For research purposes, I begged my children to go to Disney's new movie, "Mulan." Having suffered the agony of "Pocahontas" and boredom of "Hunchback of Notre Dame," they cited the "Fool me once, shame on Disney. Fool me twice, shame on me. Fool me thrice???" principle. They finally agreed after extracting the right to exit the theater when the political correctness became nauseating.
"Mulan" is better than Disney's aforementioned painful experiences. Disney is back to what it does best - cricket sidekicks. The songs are horrible, but children are entertained by slapstick and Eddie Murphy's voice as Mushu the dragon. However, I haven't seen this much feminist dogma since the Promise Keeper march.Mulan finds her gender problematic because in China women marry, which Mulan feels compromises true self. She sings, "Why is my reflection someone I don't know? When will my reflection show who I am inside?" Mulan sees lipstick and eyeliner as betrayals of her inner being which, we soon learn, is a Samurai warrior/engineer with expertise in air missile trajectories. A matte foundation suppresses women's capabilities.
Mulan's identity problem could stem from the fact that she is the only one in her village, apart from Mushu, without a Chinese accent. Mushu has a 2 Live Crew accent.
In the midst of Mulan's feminist awakening, Huns invade China, and the emperor conscripts one male per family. Mulan's father plans to go until Mulan, fresh from a disastrous meeting with a matchmaker, dons her father's armor to go in his stead, be all that she can be, and do more before 8:00 AM than Baptist wives do all day, thereby avoiding Lancome cosmetics.
So disturbed are Mulan's ancestors by her decision that they awaken to argue about their descendant, "the cross-dresser." The ancestors bemoan Mulan's actions as a disaster that means "traditional values will disintegrate." Why, the six Disney twits it took to write this script are mocking!
Mulan's arrival at training camp provides a Disney look at males. The first man shown has a finger up to second knuckle in his nose. Mulan's colleagues are sloppy, rude, spitting idiots.

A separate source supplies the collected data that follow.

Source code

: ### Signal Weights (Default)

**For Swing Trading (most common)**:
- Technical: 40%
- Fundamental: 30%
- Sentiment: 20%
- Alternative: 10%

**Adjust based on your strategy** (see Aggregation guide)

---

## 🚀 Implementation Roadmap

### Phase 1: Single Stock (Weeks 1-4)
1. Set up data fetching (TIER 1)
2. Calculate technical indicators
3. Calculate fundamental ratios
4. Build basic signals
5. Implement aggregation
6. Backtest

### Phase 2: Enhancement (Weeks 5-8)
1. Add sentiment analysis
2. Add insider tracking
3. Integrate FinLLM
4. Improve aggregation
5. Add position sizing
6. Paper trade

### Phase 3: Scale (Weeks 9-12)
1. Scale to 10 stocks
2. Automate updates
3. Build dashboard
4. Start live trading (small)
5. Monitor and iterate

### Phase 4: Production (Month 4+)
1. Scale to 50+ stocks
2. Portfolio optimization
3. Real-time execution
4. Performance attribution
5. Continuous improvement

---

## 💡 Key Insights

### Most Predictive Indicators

Mulan wants war and killing, not belching.
From here we move into post-modern feminism. Mulan is the only soldier capable of climbing a 10-story pole because her upper body strength exceeds Jack La Lanne's, yet she still takes the time to bathe. "Just because I look like a man doesn't mean I have to smell like one," she huffs.
Because the subtitle of "Mulan" is "The Making of a Hero" (not heroine), Mulan must save the day. During a fierce battle with the forensically talented Huns who have located their enemies by smell, Mulan produces a victory by firing a cannon at a mountain, targeting just the right angle and location to produce a Hun-burying avalanche.

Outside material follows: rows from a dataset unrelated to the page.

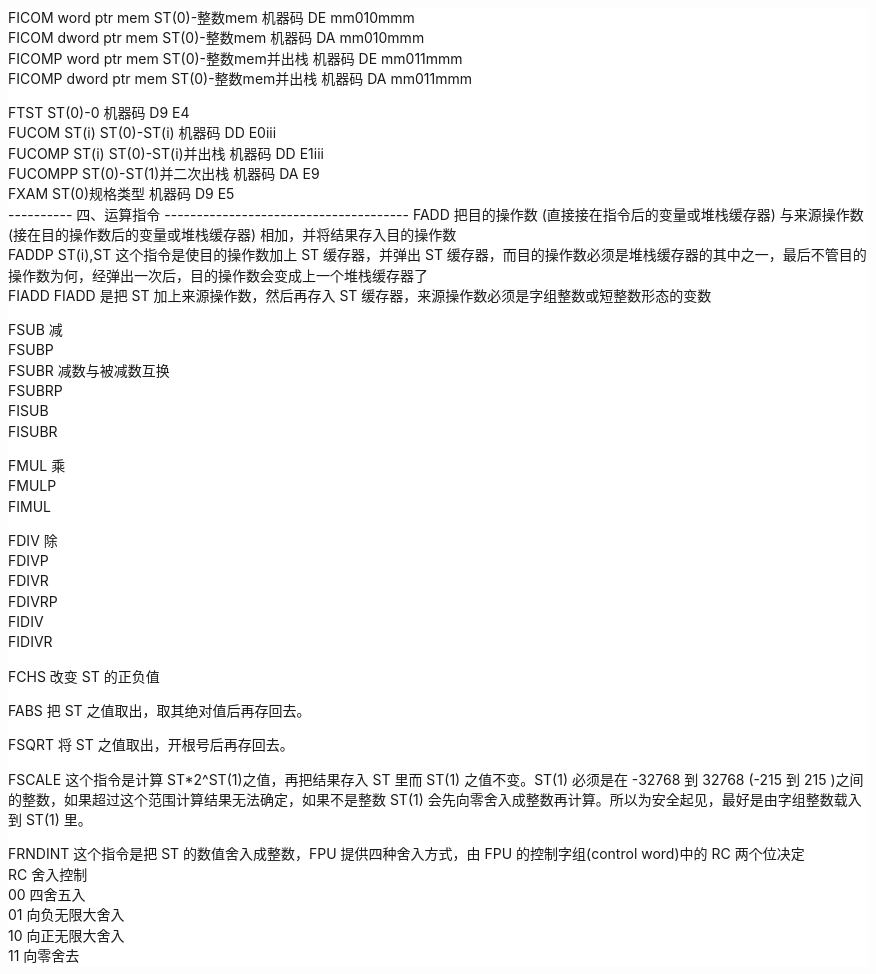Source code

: FICOM   word ptr mem  ST(0)-整数mem                      机器码  DE mm010mmm  
FICOM  dword ptr mem  ST(0)-整数mem                      机器码  DA mm010mmm  
FICOMP  word ptr mem  ST(0)-整数mem并出栈               机器码  DE mm011mmm  
FICOMP dword ptr mem  ST(0)-整数mem并出栈               机器码  DA mm011mmm  
  
FTST                  ST(0)-0                          机器码  D9 E4  
FUCOM  ST(i)          ST(0)-ST(i)                      机器码  DD E0iii  
FUCOMP ST(i)          ST(0)-ST(i)并出栈                   机器码  DD E1iii  
FUCOMPP               ST(0)-ST(1)并二次出栈             机器码  DA E9  
FXAM                  ST(0)规格类型                    机器码  D9 E5  
---------- 四、运算指令 --------------------------------------
FADD                  把目的操作数 (直接接在指令后的变量或堆栈缓存器) 与来源操作数 (接在目的操作数后的变量或堆栈缓存器)  相加，并将结果存入目的操作数  
FADDP  ST(i),ST       这个指令是使目的操作数加上 ST  缓存器，并弹出 ST 缓存器，而目的操作数必须是堆栈缓存器的其中之一，最后不管目的操作数为何，经弹出一次后，目的操作数会变成上一个堆栈缓存器了  
FIADD                 FIADD 是把 ST   加上来源操作数，然后再存入 ST 缓存器，来源操作数必须是字组整数或短整数形态的变数  
  
FSUB                  减  
FSUBP  
FSUBR                 减数与被减数互换  
FSUBRP  
FISUB  
FISUBR  
  
FMUL                  乘  
FMULP  
FIMUL  
  
FDIV                  除  
FDIVP  
FDIVR  
FDIVRP  
FIDIV  
FIDIVR  
  
FCHS                  改变 ST 的正负值  
  
FABS                  把 ST  之值取出，取其绝对值后再存回去。  
  
FSQRT                 将 ST  之值取出，开根号后再存回去。  
  
FSCALE                这个指令是计算 ST*2^ST(1)之值，再把结果存入 ST 里而 ST(1)   之值不变。ST(1)  必须是在 -32768 到 32768 (-215 到 215 )之间的整数，如果超过这个范围计算结果无法确定，如果不是整数 ST(1)    会先向零舍入成整数再计算。所以为安全起见，最好是由字组整数载入到 ST(1) 里。  
  
FRNDINT               这个指令是把 ST 的数值舍入成整数，FPU    提供四种舍入方式，由 FPU 的控制字组(control    word)中的 RC 两个位决定  
                          RC    舍入控制  
                          00    四舍五入  
                          01    向负无限大舍入  
                          10    向正无限大舍入  
                          11    向零舍去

This feat comes from the same girl who was banished by the matchmaker because her poor aim prevented her from pouring tea without body burns. But pouring tea has misogynistic undertones whereas killing folks in snowy mountain passes with smelly guys is why women exist. Cartoons don't mention the reality of Lts. Carey Lohrenz and the late Kara Hult-green, the two female substandard U.S. Navy pilots who couldn't aim aircraft onto carriers.
Mulan's gender is then revealed by an astute medic. The penalty in China for women joining the army is death. Apparently young girls would flock to the military in order to take advantage of free karate lessons or date. Captain Shang, Mulan's leader and romantic interest whose life she saved, decides against killing her but leaves her behind and leads his troops to the emperor's palace for their glory parade.
Mulan, left without a military career and, surprisingly, no sexual harassment claim with which to get some bucks, is coping with tears when she sees the Huns rise from the snow. She rides like the wind to warn the emperor and her victorious colleagues of impending danger. They ignore her, because in Eddie Murphy's ghetto-inspired accent and words, "Hey, you're a girl again!"
Undaunted, Mulan, the klutz who couldn't walk in a dress, climbs walls, swings on ropes, and twirls like a dervish to save the emperor. He invites her to join his Cabinet, and she declines so that she can return home for courting by Captain Shang, an obvious match because he also speaks without a Chinese accent. A happy feminist ending: Make war, then love and marriage.
What kind of message is this to send to our young girls? Mulan should have taken the ex officio Cabinet member slot. A village could raise her children and she could develop health-care plans and change her hair style frequently. What fun the movie could have been if we could have had the voice talents of Sharon Stone as the beret-wearing palace intern and Goofy as her lawyer.
The most profound moment in the movie came from the 4-year-old in front of me when he turned to his mother and asked, "is she a girl or a man now?" How proud Walt would be to know his legacy now is confusing kids about gender!